The steady stream of revelations about Perdue’s abuses of office have provided more than enough fodder for Ossoff, who has delighted in pointing out, “Like I said: he’s a crook.”
This week, the Democrat held a press conference where he told reporters, “What’s come out in the last week is that Senator Perdue has been lying to the public, and to you, members of the press, for the last year about his financial misconduct.”
Ossoff says Perdue should “come out of hiding.”
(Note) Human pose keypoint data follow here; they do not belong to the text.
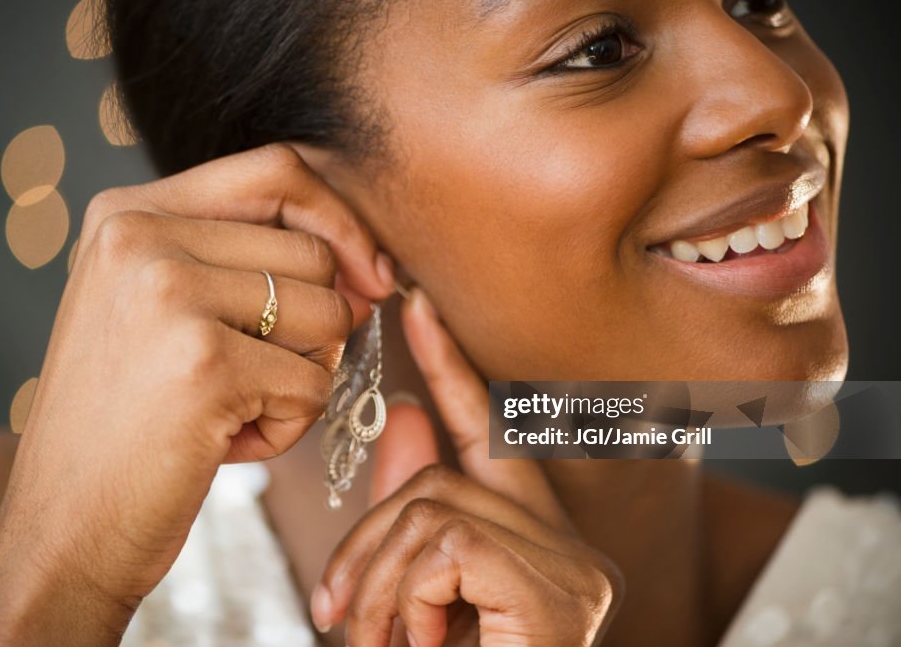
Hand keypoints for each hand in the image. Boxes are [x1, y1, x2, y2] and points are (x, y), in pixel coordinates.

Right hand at [0, 144, 393, 645]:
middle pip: (314, 252)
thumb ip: (241, 264)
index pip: (278, 171)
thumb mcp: (159, 312)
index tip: (369, 277)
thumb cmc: (125, 425)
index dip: (340, 222)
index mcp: (126, 211)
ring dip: (302, 380)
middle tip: (257, 378)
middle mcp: (139, 235)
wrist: (59, 530)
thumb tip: (370, 271)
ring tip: (230, 411)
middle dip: (317, 327)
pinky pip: (314, 385)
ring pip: (328, 316)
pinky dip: (287, 427)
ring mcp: (169, 293)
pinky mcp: (205, 361)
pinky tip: (222, 444)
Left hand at [311, 288, 622, 646]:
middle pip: (440, 475)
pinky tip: (425, 646)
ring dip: (380, 582)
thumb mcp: (409, 598)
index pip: (490, 431)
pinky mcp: (559, 594)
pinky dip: (408, 599)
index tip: (415, 305)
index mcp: (531, 540)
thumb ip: (408, 517)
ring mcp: (574, 571)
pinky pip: (447, 545)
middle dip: (370, 536)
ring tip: (382, 645)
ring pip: (432, 504)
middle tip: (343, 616)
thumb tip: (404, 425)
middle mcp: (570, 548)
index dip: (450, 366)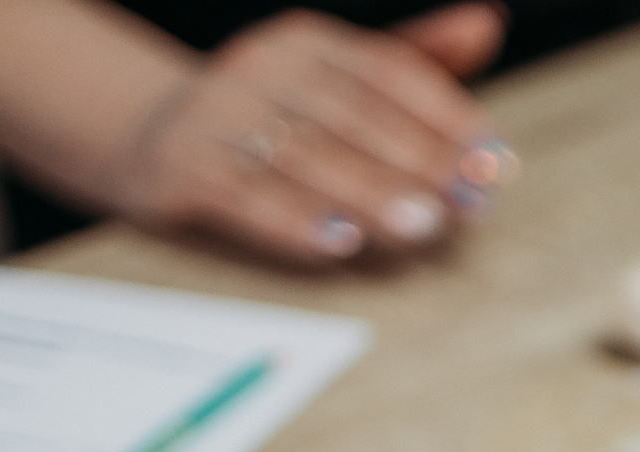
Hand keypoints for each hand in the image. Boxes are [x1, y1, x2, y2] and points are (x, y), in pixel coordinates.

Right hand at [109, 4, 513, 263]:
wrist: (147, 138)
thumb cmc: (269, 118)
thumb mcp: (338, 82)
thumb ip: (415, 61)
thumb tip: (487, 21)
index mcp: (306, 43)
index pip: (385, 72)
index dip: (443, 116)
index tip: (492, 160)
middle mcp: (259, 68)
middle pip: (349, 115)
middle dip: (415, 161)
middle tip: (466, 204)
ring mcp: (215, 116)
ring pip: (300, 157)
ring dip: (367, 193)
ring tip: (422, 225)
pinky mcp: (180, 169)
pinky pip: (243, 196)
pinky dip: (293, 221)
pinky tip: (339, 242)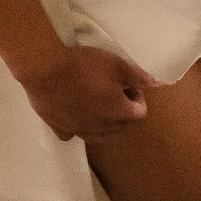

Even as polls suggest the race is close, however, Perdue is refusing to take the debate stage. The Atlanta Press Club is keeping its invitation open, but at this point the plan is for Ossoff to appear on his own. The press club says, “Senator Perdue will be represented by an empty podium.”
The Democratic challenger is prepared to recount the sordid details of the Republican incumbent’s sordid self-dealing. And Ossoff has a message for the voters of Georgia: “If Senator Perdue doesn’t want to answer questions, that’s fine, he just shouldn’t run for re-election to the U.S. Senate.”